TEXT TO READ:
'''
Sunday, April 27, 2014

Yom HaShoah

I have learned more this year about the Shoah (Holocaust) then ever before.

As part of the 8th grade class trip, we went to the Holocaust museum in St. Louis.  Having a tour guide was an option, so I offered my "expertise" to lead my students.  I researched from 1935-1945, discovering and rediscovering things.  I though I was prepared.

When we got there, one of the staff informed us that there was a speaker, and if we wanted we could sit in on the remainder of his talk, as long as we were quiet.  So we walked into this small auditorium and sat in the back.  Up front was a Lithuanian named Mendel Rosenberg.  We got to hear the last five minutes before the group already there moved on.  As they did, I walked up.  I introduced myself, explain my class and why we were there, and asked if we could ask some questions.  He said he would check to see if he had enough time.  When he came back, he said he could give a shortened version of his story.

My class had never been quieter.

Rosenberg had survived Dachau.  He tells his story so that we do not forget.

The same reason why I teach history.

My 5th and 6th grade students got to learn about the Holocaust as well.  They were given an option between two books, and six chose "Number the Stars."  Since most had read it before, I gave them history research projects.  When they presented them, I taught a very condensed version of the Shoah.  Most of that lesson was on the policies and events leading to the Holocaust.  I explained the concentration camps.  Of the extermination camps, all I showed were the names, the number killed, and the gate at Auschwitz.  I told them I would not take them any farther.

A few of the pictures and stories still haunt me.

As a historian, I can give more information than you could want on the topic.  And much of it exceeds what would be considered acceptable for even the most gruesome rated "R" movie.  But I am afraid.  I am afraid that people are forgetting it.  The "final solution" was over seventy years ago.  Many would believe that it means nothing to us now.  It happened so long ago and on the other side of the world.  And most of the people involved are long gone.  Why does it matter?

One lie: Arbeit Macht Frei.  "Work makes you free."

The motto, officially or unofficially, of historians is from George Santayana: "Those who do not learn from history are doomed to repeat it."

There are things about one of the darkest parts of human history that I did not tell my students.  Some of those things they are not ready for, yet.  And some of those things I will never tell them.  But I will never hesitate to tell my students that this horror happened.

Survivors like Mendel Rosenberg tells their stories so that we would never forget.  I pray that never happens, and that we never allow anything like the Shoah to happen again, ever.

Shalom.

Sunday, April 20, 2014

The Story of Salvation

In 2009, I was given an assignment to write the story of salvation from my perspective.  While most of my fellow student-teachers personalized the Passion Week account or spoke metaphorically about how Good Friday and Easter effect their lives, I took a broader approach.  I started my story of salvation when The Story of Salvation starts: Eden.  I strove to compose an account that not only tells my story, but the story of all humankind.

~

It started with sin; perfectly harmless and quite pleasing.  Listening to the lies that had been told, the child of God had eaten from a tree that had been forbidden.  It was not forbidden so as to punish the child, but rather to protect.  And yet, the child thought that the Father was being unfair.  Now, the Father, being fair, had to punish the child.  And the punishment: eternal separation from the Father.
'''
MATERIAL PROVIDED:
'''
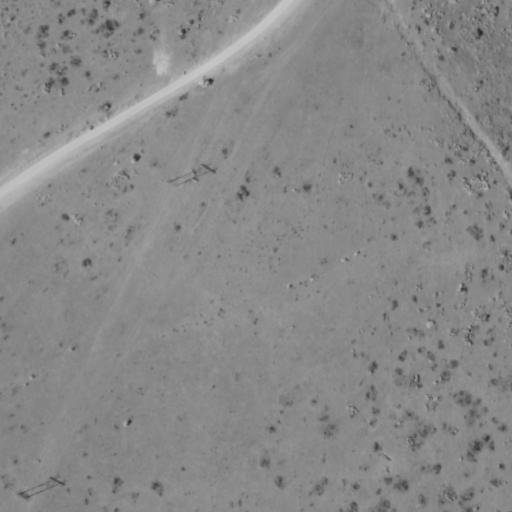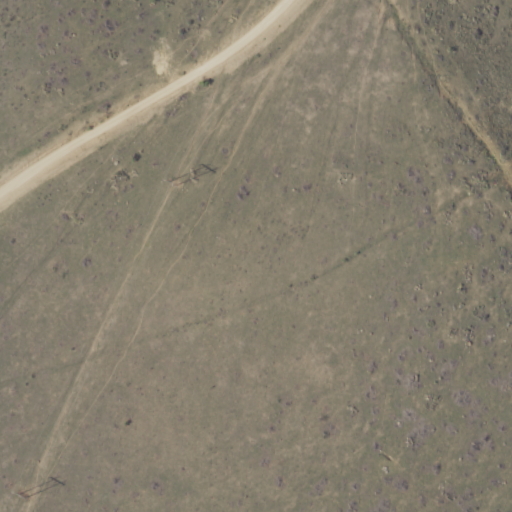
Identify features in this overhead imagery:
'''
THE TASKS:
(a) Reproduce the passage of the blog entries on Yom HaShoah and the story of salvation from "My class had" up to and including "them any farther.".
(b) Write what comes next in the blog entries on Yom HaShoah and the story of salvation, starting after their final sentence.

RESULTS FOR EACH TASK:
(a)
My class had never been quieter.

Rosenberg had survived Dachau.  He tells his story so that we do not forget.

The same reason why I teach history.

My 5th and 6th grade students got to learn about the Holocaust as well.  They were given an option between two books, and six chose "Number the Stars."  Since most had read it before, I gave them history research projects.  When they presented them, I taught a very condensed version of the Shoah.  Most of that lesson was on the policies and events leading to the Holocaust.  I explained the concentration camps.  Of the extermination camps, all I showed were the names, the number killed, and the gate at Auschwitz.  I told them I would not take them any farther.

(b)
The child, horrified, tried to fix the problem with the means available.  Sacrifices, piety, fancy prayers, festivals, religious services, self-mutilation, fasting, solitude; no mater what the child did, the Father was not satisfied.  Then the day came for the Father to punish the child.  The Father led the child to a hill with a Tree.  The child knew that the Tree was where those who sinned were punished.

When the child and the Father reached the top of the hill, both were brought to tears when they found the child’s Brother already there, hanging in the place of the child.  He had accepted His sibling’s punishment, even though He had not sinned.  Remorseful, the child knelt at the base of the Tree, vowing to follow in his Brother’s footsteps.  Both the Father and child left the hill, their hearts broken.  When they reached the bottom, the child looked up at the Father and asked why his Brother sacrificed Himself.

“Because I love you.”  The child turned to see his Brother standing there, alive yet scarred.  Embracing Him, the child begged for forgiveness, apologizing for the sin he committed.  His Brother simply smiled and said: “All is forgiven, left at the foot of the Tree.  Now, let Me teach you of a new Life.”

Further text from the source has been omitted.